Convert the material into a Markdown table with the columns No. and Text, covering only the lines from the start of the material through the line containing "720 N Broadway 107". Give each line its own row number and leave out blank lines.
=== Begin Enclosure ===
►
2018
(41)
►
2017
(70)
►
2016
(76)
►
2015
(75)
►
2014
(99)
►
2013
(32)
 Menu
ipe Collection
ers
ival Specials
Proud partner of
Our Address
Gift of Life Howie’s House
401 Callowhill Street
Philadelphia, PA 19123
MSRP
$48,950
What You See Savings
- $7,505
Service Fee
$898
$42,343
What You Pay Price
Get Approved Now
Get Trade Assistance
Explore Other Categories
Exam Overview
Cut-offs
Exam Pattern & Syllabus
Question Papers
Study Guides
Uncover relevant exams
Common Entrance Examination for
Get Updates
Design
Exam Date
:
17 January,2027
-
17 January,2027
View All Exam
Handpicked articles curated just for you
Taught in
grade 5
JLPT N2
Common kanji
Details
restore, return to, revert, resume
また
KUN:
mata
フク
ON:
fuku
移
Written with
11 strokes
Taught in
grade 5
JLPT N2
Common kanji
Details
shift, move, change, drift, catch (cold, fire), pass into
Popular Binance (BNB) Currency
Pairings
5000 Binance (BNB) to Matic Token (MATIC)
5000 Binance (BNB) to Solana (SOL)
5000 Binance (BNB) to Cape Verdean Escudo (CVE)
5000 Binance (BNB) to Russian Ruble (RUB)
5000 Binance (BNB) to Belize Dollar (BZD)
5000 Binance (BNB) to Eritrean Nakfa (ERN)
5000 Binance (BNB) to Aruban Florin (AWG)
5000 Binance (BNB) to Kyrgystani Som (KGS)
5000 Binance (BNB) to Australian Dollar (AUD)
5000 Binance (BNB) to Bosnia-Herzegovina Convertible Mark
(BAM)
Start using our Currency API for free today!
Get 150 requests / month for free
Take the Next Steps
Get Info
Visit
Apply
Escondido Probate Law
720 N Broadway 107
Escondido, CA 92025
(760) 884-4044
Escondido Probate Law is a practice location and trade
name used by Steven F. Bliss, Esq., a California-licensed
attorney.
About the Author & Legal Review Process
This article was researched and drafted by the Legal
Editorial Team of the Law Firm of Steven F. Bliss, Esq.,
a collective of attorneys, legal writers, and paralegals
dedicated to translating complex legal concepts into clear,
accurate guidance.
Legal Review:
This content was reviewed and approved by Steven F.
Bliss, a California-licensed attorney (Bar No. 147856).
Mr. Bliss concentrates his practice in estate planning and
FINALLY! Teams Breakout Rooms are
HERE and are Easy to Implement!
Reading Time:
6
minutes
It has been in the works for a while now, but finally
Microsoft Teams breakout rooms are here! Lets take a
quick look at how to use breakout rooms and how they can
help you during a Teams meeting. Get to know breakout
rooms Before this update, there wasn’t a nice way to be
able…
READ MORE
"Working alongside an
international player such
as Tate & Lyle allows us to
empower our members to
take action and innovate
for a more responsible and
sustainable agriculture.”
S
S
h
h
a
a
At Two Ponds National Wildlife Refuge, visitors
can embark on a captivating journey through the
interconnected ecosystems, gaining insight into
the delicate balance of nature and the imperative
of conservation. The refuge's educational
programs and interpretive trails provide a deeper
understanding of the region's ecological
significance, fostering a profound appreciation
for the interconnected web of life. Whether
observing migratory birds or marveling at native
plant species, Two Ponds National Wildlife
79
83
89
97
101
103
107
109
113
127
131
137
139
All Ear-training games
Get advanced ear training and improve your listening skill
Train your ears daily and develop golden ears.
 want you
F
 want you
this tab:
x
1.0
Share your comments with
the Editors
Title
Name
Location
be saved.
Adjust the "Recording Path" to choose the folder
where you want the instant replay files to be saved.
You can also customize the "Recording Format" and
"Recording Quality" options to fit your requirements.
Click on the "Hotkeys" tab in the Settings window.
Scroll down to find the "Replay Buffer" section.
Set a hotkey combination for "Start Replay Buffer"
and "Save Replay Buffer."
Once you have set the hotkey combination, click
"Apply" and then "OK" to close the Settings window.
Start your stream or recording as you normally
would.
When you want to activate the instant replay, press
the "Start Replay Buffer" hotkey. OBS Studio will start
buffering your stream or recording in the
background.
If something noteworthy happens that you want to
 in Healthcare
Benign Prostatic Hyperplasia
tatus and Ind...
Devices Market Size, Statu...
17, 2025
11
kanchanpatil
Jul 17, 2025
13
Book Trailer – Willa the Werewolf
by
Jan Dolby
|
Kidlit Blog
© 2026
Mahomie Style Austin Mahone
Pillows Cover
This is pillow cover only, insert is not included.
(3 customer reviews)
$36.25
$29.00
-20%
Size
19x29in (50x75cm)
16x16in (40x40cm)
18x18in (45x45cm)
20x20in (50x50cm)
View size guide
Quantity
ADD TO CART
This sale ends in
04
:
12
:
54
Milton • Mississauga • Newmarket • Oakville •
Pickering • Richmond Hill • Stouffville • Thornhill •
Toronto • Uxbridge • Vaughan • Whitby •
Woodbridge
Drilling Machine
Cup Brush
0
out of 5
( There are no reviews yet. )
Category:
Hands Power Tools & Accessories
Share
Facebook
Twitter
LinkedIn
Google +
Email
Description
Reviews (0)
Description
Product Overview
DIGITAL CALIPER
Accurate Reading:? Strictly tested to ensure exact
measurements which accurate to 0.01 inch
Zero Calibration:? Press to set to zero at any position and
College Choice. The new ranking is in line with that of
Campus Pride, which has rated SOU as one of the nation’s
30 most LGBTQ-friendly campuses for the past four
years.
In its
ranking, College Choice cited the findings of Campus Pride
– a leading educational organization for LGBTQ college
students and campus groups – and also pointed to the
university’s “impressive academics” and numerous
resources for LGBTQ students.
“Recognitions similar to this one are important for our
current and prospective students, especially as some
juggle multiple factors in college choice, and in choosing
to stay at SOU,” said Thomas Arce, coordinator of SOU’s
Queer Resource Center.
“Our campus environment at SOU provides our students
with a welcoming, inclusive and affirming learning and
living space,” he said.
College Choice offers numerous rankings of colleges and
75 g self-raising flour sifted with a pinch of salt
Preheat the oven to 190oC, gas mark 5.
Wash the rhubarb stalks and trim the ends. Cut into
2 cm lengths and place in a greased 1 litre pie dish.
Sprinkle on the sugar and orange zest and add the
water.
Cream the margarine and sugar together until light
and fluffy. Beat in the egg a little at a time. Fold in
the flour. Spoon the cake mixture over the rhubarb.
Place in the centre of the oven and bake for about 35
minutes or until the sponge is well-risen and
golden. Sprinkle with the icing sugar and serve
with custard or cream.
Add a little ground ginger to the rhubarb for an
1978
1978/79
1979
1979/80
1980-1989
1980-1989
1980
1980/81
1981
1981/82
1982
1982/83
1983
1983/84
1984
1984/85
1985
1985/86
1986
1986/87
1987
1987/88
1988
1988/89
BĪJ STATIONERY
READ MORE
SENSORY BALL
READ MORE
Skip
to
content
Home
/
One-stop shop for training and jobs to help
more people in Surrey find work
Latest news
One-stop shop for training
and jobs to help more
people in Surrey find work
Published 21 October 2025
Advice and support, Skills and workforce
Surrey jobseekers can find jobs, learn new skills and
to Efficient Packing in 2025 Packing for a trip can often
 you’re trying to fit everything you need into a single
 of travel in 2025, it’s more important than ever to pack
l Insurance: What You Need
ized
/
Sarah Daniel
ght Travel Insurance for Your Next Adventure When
=== End Enclosure ===
> [THE COMPLETED TASK]
| No. | Text |
|---|---|
| 1 | ► |
| 2 | 2018 |
| 3 | (41) |
| 4 | ► |
| 5 | 2017 |
| 6 | (70) |
| 7 | ► |
| 8 | 2016 |
| 9 | (76) |
| 10 | ► |
| 11 | 2015 |
| 12 | (75) |
| 13 | ► |
| 14 | 2014 |
| 15 | (99) |
| 16 | ► |
| 17 | 2013 |
| 18 | (32) |
| 19 |  Menu |
| 20 | ipe Collection |
| 21 | ers |
| 22 | ival Specials |
| 23 | Proud partner of |
| 24 | Our Address |
| 25 | Gift of Life Howie’s House |
| 26 | 401 Callowhill Street |
| 27 | Philadelphia, PA 19123 |
| 28 | MSRP |
| 29 | $48,950 |
| 30 | What You See Savings |
| 31 | - $7,505 |
| 32 | Service Fee |
| 33 | $898 |
| 34 | $42,343 |
| 35 | What You Pay Price |
| 36 | Get Approved Now |
| 37 | Get Trade Assistance |
| 38 | Explore Other Categories |
| 39 | Exam Overview |
| 40 | Cut-offs |
| 41 | Exam Pattern & Syllabus |
| 42 | Question Papers |
| 43 | Study Guides |
| 44 | Uncover relevant exams |
| 45 | Common Entrance Examination for |
| 46 | Get Updates |
| 47 | Design |
| 48 | Exam Date |
| 49 | : |
| 50 | 17 January,2027 |
| 51 | - |
| 52 | 17 January,2027 |
| 53 | View All Exam |
| 54 | Handpicked articles curated just for you |
| 55 | Taught in |
| 56 | grade 5 |
| 57 | JLPT N2 |
| 58 | Common kanji |
| 59 | Details |
| 60 | restore, return to, revert, resume |
| 61 | また |
| 62 | KUN: |
| 63 | mata |
| 64 | フク |
| 65 | ON: |
| 66 | fuku |
| 67 | 移 |
| 68 | Written with |
| 69 | 11 strokes |
| 70 | Taught in |
| 71 | grade 5 |
| 72 | JLPT N2 |
| 73 | Common kanji |
| 74 | Details |
| 75 | shift, move, change, drift, catch (cold, fire), pass into |
| 76 | Popular Binance (BNB) Currency |
| 77 | Pairings |
| 78 | 5000 Binance (BNB) to Matic Token (MATIC) |
| 79 | 5000 Binance (BNB) to Solana (SOL) |
| 80 | 5000 Binance (BNB) to Cape Verdean Escudo (CVE) |
| 81 | 5000 Binance (BNB) to Russian Ruble (RUB) |
| 82 | 5000 Binance (BNB) to Belize Dollar (BZD) |
| 83 | 5000 Binance (BNB) to Eritrean Nakfa (ERN) |
| 84 | 5000 Binance (BNB) to Aruban Florin (AWG) |
| 85 | 5000 Binance (BNB) to Kyrgystani Som (KGS) |
| 86 | 5000 Binance (BNB) to Australian Dollar (AUD) |
| 87 | 5000 Binance (BNB) to Bosnia-Herzegovina Convertible Mark |
| 88 | (BAM) |
| 89 | Start using our Currency API for free today! |
| 90 | Get 150 requests / month for free |
| 91 | Take the Next Steps |
| 92 | Get Info |
| 93 | Visit |
| 94 | Apply |
| 95 | Escondido Probate Law |
| 96 | 720 N Broadway 107 |